No one farm or hundred farms will eliminate our need for oil, but it’s a start. Climate change is a problem with a delayed reaction, which we humans aren’t used to dealing with. We can’t wait until things have gotten so bad that they significantly hurt human life; by then there will be nothing we can do. Unfortunately, a lot of people don’t seem to understand this, which is making the jobs of those who do get it and are trying to fix the problem a lot harder.

mattbrowne's avatar

Should the geological repository sites for nuclear waste be up to community vote? I’m sure everybody would say no. Choosing between nuclear power and wind farms I choose the wind farm. Choosing between excessive burning of fossil fuels and wind farms I choose the wind farm.

@ParaParaYukiko got it exactly right. Climate change is a problem with a delayed reaction. Our ecosystems and food chains will get disrupted. Species can’t adapt that fast. We need to apply the precautionary principle. Choosing between dead fish and wind farms I choose the wind farm. Civilization isn’t entirely free.

UScitizen's avatar

Whether or not we have wind farms will be dictated by China. They have control of 99% of the rare earth minerals. No one can make a wind generator, for any price, without these minerals.

gorillapaws's avatar

@UScitizen do you have a link? that doesn’t sound right to me.

UScitizen's avatar

This is a good place to start. google for more. There are many, many more articles in reputable publications.
http://www.allgov.com/US_and_the_World/ViewNews/US_Mining_Company_Hopes_to_Break_Chinese_Monopoly_of_Rare_Minerals_100423

CyanoticWasp's avatar

@UScitizen I’m no more worried about “Chinese monopoly on rare earth metals” than I am about “all the oil is in the Middle East”.

No one can eat the stuff, so it’s useless to hoard—except for use. In order to be of value it has to be used or offered in sale or trade, like any other fungible commodity.

gorillapaws's avatar

@UScitizen Thanks for the link, (although technically it says 97%). I misunderstood your statement to mean that 99% of the rare earth minerals were located in China, when in fact it’s simply that China is the only one mining theirs on a large scale because nobody else can do it as cost-effectively as the Chineese can. Interesting read.

ParaParaYukiko's avatar

@UScitizen I agree that China has a huge role in shaping the future of the world in many ways. In the documentary I mentioned in my original Q, it was stated that, statistically, a new power plant is built every day in China. Or something like that.

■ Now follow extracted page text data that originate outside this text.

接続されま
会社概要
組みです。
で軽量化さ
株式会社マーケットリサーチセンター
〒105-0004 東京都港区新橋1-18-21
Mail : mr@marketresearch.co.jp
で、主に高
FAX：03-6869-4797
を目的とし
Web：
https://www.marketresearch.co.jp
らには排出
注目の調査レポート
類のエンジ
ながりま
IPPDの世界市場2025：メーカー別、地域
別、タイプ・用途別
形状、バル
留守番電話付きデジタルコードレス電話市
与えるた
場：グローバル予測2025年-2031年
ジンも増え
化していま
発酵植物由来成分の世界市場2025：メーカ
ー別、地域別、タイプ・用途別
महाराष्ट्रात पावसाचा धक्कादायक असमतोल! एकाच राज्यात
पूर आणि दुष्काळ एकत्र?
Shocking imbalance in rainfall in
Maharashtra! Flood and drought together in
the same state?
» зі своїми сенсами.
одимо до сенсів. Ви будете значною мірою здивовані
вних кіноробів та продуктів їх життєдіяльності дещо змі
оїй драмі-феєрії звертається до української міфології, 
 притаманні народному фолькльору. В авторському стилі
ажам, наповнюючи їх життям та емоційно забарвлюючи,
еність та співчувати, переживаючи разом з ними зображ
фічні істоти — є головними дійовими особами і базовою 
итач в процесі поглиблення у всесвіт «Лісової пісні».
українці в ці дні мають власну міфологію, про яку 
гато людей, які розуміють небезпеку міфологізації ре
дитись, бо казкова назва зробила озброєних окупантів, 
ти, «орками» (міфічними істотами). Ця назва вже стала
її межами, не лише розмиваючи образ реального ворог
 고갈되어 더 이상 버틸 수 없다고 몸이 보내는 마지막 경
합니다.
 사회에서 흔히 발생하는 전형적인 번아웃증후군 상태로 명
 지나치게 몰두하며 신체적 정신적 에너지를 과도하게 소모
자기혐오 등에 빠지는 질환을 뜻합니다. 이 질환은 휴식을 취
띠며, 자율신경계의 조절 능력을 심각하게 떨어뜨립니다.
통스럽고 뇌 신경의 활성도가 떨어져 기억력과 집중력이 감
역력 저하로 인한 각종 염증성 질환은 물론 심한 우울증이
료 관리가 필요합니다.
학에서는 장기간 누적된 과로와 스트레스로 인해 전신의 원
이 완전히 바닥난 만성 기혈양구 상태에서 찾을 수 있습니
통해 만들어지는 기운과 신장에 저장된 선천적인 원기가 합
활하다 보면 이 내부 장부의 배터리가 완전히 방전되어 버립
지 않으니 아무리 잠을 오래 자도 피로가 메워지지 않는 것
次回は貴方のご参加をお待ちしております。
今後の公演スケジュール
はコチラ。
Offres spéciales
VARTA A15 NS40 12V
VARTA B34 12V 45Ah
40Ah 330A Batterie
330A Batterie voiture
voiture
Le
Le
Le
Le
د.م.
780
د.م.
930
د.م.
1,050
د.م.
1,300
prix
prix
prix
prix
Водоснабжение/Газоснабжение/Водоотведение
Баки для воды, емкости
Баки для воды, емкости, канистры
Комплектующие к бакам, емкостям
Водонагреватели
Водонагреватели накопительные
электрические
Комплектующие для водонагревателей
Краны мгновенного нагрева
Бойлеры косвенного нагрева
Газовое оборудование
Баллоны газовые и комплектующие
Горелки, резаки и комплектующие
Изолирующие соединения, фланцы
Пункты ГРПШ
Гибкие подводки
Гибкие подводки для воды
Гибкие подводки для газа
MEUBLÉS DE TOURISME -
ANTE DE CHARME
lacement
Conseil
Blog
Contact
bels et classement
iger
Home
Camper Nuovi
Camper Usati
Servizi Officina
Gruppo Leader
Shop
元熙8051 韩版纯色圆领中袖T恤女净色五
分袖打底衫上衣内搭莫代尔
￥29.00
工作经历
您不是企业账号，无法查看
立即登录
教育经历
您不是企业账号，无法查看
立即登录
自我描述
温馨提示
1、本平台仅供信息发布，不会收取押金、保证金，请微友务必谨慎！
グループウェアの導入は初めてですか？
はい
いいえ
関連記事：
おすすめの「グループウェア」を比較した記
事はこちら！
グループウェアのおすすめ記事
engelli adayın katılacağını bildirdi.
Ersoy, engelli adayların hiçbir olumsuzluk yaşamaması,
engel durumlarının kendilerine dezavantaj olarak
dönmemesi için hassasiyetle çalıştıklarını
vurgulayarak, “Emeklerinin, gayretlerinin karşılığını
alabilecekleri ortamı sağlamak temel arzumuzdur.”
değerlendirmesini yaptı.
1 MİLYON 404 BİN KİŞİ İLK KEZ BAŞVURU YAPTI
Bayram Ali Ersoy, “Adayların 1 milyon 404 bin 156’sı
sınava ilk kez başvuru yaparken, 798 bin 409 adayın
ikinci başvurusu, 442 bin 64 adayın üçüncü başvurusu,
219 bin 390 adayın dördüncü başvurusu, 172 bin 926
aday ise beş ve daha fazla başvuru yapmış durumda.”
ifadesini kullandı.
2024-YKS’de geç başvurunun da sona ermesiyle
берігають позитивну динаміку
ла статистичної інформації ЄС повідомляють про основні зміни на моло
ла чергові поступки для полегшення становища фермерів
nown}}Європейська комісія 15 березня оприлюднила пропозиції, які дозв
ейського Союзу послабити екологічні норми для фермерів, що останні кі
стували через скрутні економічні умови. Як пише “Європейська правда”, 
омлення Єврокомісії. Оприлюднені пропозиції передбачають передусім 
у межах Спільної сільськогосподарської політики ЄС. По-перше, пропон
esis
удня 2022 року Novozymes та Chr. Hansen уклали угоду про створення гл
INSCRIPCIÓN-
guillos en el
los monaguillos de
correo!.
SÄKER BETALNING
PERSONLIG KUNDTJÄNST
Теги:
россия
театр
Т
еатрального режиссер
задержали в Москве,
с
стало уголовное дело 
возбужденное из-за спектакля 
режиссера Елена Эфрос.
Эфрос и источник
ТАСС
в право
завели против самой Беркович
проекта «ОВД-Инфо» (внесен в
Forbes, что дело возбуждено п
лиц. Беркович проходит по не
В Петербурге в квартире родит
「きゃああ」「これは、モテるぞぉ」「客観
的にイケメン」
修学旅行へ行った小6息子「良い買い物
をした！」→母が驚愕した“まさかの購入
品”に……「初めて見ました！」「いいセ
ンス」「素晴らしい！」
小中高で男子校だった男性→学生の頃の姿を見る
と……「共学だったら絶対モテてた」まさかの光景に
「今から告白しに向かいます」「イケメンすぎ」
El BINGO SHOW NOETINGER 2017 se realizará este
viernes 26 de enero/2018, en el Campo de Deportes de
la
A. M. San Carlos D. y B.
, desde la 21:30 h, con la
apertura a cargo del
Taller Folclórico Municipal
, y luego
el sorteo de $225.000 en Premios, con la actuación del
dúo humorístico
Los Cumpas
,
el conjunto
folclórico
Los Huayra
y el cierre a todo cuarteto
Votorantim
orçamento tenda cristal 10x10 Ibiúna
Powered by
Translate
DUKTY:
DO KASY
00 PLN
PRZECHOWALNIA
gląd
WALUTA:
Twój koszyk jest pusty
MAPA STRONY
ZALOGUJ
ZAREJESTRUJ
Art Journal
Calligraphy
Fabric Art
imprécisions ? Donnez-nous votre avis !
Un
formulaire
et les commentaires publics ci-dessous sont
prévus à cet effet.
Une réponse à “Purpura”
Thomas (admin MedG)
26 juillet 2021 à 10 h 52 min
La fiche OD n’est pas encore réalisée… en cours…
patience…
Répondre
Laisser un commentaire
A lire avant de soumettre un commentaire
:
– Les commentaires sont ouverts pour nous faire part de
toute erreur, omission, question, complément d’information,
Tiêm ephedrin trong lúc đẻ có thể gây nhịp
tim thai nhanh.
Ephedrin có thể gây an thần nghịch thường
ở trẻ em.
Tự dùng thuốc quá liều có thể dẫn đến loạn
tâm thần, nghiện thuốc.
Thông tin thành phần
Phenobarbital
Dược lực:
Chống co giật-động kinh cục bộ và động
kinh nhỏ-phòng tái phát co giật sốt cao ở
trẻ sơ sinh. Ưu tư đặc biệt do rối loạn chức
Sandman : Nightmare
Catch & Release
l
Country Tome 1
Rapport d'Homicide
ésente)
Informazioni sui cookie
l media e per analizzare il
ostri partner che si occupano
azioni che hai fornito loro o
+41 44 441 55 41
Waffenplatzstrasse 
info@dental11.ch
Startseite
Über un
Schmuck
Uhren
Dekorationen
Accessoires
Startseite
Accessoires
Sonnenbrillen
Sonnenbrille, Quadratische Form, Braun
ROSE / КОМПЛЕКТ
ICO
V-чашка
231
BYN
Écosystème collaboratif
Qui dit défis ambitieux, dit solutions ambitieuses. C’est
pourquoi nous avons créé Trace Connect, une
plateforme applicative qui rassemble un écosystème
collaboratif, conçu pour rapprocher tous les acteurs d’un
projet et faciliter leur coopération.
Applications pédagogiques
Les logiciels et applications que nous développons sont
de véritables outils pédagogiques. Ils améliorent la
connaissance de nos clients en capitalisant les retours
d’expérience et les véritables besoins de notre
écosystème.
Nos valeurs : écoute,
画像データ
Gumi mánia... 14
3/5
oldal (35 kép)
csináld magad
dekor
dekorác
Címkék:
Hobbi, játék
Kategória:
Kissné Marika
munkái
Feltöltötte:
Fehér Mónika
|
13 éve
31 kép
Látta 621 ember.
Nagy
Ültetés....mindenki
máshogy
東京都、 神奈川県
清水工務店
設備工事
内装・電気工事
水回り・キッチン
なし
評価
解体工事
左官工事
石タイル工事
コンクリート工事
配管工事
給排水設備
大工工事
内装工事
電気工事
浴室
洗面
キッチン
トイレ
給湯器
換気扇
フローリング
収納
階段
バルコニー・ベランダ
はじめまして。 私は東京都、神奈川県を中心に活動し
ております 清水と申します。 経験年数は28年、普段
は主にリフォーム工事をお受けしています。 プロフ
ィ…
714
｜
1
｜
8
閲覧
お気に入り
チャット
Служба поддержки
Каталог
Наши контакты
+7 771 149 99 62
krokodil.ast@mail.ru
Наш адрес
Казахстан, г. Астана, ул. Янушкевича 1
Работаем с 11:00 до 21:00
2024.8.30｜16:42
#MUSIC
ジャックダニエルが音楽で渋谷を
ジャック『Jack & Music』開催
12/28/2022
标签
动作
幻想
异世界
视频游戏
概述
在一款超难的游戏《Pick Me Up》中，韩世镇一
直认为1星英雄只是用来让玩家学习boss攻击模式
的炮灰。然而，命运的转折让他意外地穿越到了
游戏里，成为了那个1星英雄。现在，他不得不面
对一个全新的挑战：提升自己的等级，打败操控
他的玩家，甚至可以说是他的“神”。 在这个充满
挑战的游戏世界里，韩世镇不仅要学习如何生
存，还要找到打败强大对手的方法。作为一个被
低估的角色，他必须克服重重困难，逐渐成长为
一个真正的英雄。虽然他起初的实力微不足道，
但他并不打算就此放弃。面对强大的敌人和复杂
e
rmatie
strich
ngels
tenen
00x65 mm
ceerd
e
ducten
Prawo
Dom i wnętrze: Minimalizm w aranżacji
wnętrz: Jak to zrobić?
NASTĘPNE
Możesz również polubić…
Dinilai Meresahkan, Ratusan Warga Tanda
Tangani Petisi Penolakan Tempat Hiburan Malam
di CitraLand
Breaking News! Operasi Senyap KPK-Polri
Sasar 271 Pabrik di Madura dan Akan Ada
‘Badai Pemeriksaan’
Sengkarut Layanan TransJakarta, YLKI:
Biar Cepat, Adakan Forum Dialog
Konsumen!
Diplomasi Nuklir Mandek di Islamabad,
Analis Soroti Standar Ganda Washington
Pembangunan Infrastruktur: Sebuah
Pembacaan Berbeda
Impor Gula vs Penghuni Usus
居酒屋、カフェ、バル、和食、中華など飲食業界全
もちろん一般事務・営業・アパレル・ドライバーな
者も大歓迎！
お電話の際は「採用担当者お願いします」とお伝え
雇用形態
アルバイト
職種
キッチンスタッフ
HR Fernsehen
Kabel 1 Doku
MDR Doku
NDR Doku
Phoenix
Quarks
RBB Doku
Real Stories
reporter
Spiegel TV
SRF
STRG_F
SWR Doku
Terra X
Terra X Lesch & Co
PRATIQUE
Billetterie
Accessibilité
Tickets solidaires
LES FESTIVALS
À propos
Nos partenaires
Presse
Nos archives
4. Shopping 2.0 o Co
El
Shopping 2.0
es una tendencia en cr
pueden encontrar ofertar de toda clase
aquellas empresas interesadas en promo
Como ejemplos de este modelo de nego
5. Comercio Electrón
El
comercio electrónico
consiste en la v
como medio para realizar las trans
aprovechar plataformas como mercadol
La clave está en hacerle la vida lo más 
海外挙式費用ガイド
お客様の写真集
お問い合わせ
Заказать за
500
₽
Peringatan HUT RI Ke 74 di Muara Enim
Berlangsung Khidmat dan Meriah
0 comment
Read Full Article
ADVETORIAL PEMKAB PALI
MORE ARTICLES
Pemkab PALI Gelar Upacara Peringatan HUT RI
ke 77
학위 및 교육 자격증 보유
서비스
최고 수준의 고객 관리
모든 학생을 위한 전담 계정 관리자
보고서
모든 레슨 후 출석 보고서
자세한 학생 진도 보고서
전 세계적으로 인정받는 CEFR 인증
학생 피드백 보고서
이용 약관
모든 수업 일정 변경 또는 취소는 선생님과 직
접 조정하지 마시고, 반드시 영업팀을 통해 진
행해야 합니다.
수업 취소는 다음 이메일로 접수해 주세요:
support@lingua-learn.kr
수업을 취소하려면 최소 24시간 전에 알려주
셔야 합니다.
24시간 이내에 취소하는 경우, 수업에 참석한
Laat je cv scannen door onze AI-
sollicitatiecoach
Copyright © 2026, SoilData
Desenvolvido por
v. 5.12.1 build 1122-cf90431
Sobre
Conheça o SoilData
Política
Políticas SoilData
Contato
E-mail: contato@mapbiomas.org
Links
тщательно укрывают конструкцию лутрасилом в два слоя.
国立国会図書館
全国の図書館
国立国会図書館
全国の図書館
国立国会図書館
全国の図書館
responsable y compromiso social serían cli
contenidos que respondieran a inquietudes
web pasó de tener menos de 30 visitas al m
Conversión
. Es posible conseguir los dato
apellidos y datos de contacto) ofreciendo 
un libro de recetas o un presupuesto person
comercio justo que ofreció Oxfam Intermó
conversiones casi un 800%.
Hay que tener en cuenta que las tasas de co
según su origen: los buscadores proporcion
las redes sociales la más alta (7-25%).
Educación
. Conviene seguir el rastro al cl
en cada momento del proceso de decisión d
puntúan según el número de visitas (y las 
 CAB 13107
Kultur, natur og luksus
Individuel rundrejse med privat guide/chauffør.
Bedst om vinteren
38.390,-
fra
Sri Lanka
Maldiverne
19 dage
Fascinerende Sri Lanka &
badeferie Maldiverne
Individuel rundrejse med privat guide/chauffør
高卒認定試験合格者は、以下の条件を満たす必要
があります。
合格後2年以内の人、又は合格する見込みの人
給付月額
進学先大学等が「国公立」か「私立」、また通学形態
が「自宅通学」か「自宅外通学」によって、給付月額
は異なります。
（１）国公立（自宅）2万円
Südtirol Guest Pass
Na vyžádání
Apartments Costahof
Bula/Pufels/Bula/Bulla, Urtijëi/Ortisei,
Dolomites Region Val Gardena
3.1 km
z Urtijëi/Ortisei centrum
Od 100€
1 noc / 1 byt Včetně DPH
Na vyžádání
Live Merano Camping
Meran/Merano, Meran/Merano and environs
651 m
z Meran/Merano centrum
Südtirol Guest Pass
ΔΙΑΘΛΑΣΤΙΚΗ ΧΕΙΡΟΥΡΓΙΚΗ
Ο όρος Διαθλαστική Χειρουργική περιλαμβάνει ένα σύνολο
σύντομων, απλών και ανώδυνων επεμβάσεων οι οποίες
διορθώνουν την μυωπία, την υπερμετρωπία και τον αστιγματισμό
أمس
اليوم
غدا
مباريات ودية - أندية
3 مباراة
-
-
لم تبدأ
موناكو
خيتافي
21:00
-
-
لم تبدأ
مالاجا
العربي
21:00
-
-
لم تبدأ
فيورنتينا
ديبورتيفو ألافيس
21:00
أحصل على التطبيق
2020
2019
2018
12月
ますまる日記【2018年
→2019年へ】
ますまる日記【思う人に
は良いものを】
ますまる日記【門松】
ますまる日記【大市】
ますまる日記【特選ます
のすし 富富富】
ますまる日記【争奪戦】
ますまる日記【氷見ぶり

I don’t know what the situation is with promoting alternative energy in China, but we in the US—and other powerful Western countries—need to set the right example and step it up.

dabbler's avatar

There is wide variety in wind turbines, and some of them are very noisy.
I think that’s the most valid reason for community opposition.
There is an island among the San Juans in the Puget Sound where wind power was installed. Many of the people there moved there to be away from cities and noises and it was idyllic for them until the wind farm came.
Not all wind turbines are as noisy, but… if you can’t sleep due to noise from the new power farm that’s a problem.